The engine runs a combined discovery query at gather time:
This single query extracts brokers, topics, and principals in one round-trip.Produced product types¶
| Product type | Cost formula | Allocation strategy | Why this strategy |
|---|---|---|---|
SELF_KAFKA_COMPUTE |
broker_count × 24h × compute_hourly_rate |
Even split | Compute is shared infrastructure — every team benefits equally from broker availability regardless of their traffic volume. |
SELF_KAFKA_STORAGE |
avg_gib × 24h × storage_per_gib_hourly |
Even split | Storage is cluster-wide; individual principal contribution to log size is not directly measurable from JMX metrics. |
SELF_KAFKA_NETWORK_INGRESS |
sum_bytes_in ÷ 2^30 × network_ingress_per_gib |
Usage ratio (bytes in per principal) | Ingress is directly attributable — the principal label on bytesin_total tells you exactly who produced the data. |
SELF_KAFKA_NETWORK_EGRESS |
sum_bytes_out ÷ 2^30 × network_egress_per_gib |
Usage ratio (bytes out per principal) | Same as ingress — bytesout_total by principal measures actual consumption. |
See How Costs Work for the complete math with worked examples.
Identity discovery via Prometheus¶
With identity_source.source: prometheus, principals are extracted from metric labels
during the discovery phase and again during identity resolution for each billing window:
# Discovery (gather phase) — find all principals with any traffic
group by (broker, topic, principal) (kafka_server_brokertopicmetrics_bytesin_total{})
# Billing resolution (calculate phase) — per-principal bytes in a specific window
sum by (principal) (increase(kafka_server_brokertopicmetrics_bytesin_total[1h]))
The first query runs once per gather cycle and populates the resource and identity
inventory.

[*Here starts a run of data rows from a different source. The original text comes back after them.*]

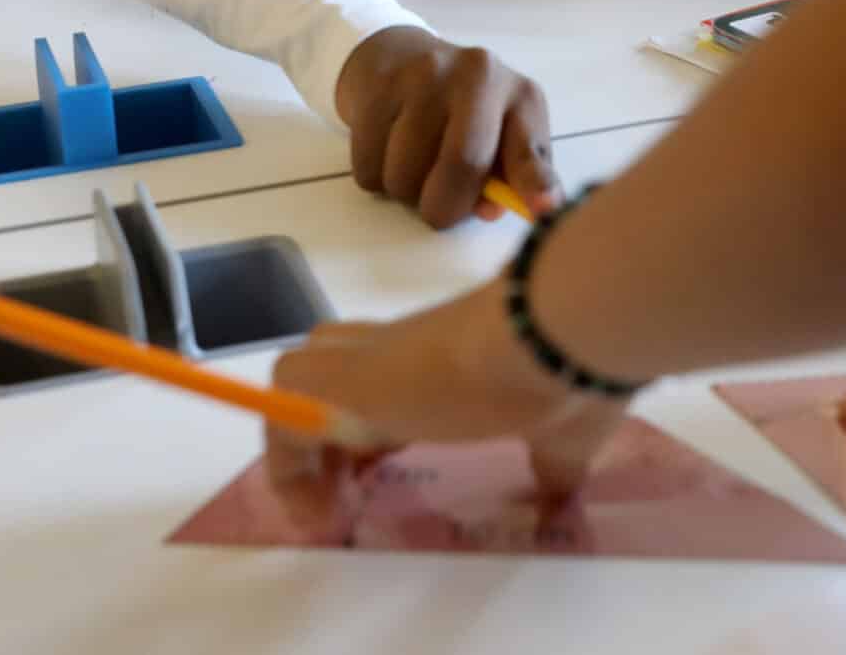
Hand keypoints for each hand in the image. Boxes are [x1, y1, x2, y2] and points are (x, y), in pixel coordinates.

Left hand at [265, 283, 631, 524]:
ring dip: (304, 447)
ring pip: (300, 381)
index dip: (370, 433)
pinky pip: (283, 414)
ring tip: (331, 509)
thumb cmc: (563, 375)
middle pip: (330, 374)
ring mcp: (367, 361)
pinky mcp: (341, 382)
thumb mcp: (561, 436)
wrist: (549, 331)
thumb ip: (551, 470)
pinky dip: (289, 466)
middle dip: (328, 438)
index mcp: (446, 362)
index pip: (386, 384)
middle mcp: (399, 353)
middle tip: (350, 499)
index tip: (377, 484)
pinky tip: (323, 513)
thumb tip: (559, 505)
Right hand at [334, 27, 559, 227]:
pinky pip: (368, 166)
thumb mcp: (502, 134)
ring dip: (405, 193)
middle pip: (462, 163)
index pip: (528, 148)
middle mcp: (477, 75)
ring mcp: (424, 75)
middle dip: (446, 207)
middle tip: (438, 212)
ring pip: (406, 174)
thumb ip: (512, 176)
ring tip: (413, 170)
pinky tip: (386, 152)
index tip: (541, 209)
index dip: (534, 183)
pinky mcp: (378, 86)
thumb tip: (502, 208)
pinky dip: (374, 178)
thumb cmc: (463, 111)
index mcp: (519, 96)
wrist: (399, 57)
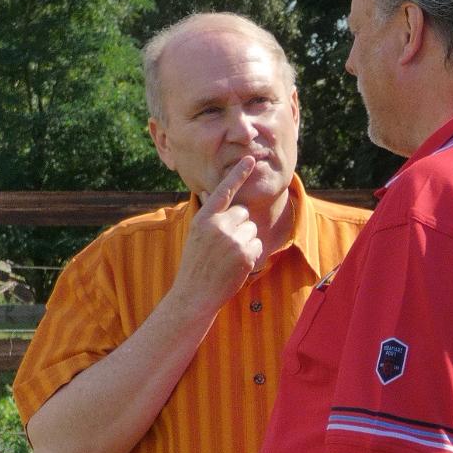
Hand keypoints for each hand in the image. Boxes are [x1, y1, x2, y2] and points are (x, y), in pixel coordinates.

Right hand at [172, 157, 261, 314]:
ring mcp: (232, 240)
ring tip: (228, 258)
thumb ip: (210, 218)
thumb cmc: (196, 265)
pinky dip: (251, 255)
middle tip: (224, 246)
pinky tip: (236, 266)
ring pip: (252, 229)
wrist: (194, 294)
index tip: (249, 158)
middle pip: (243, 212)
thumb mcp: (196, 236)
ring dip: (245, 241)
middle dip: (239, 226)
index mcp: (203, 218)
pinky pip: (258, 245)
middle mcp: (217, 225)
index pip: (224, 191)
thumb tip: (218, 198)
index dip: (238, 174)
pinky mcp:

The second runs per billing window and determines which principals were
active during that specific period (stored as metrics_derived identities).
Fallback behavior¶
If the engine discovers zero principals from Prometheus (e.g., the metric exists but
has no principal label), the allocation chain falls through:
- Usage ratio — skipped (no per-principal data)
- Even split across
resource_active— uses static identities if configured - Even split across
tenant_period— all identities seen during the billing period - Terminal — allocates to
UNALLOCATED
Check allocation_detail on chargeback rows to see which tier fired. If you see
NO_METRICS_LOCATED on network costs, your principal labels are likely missing.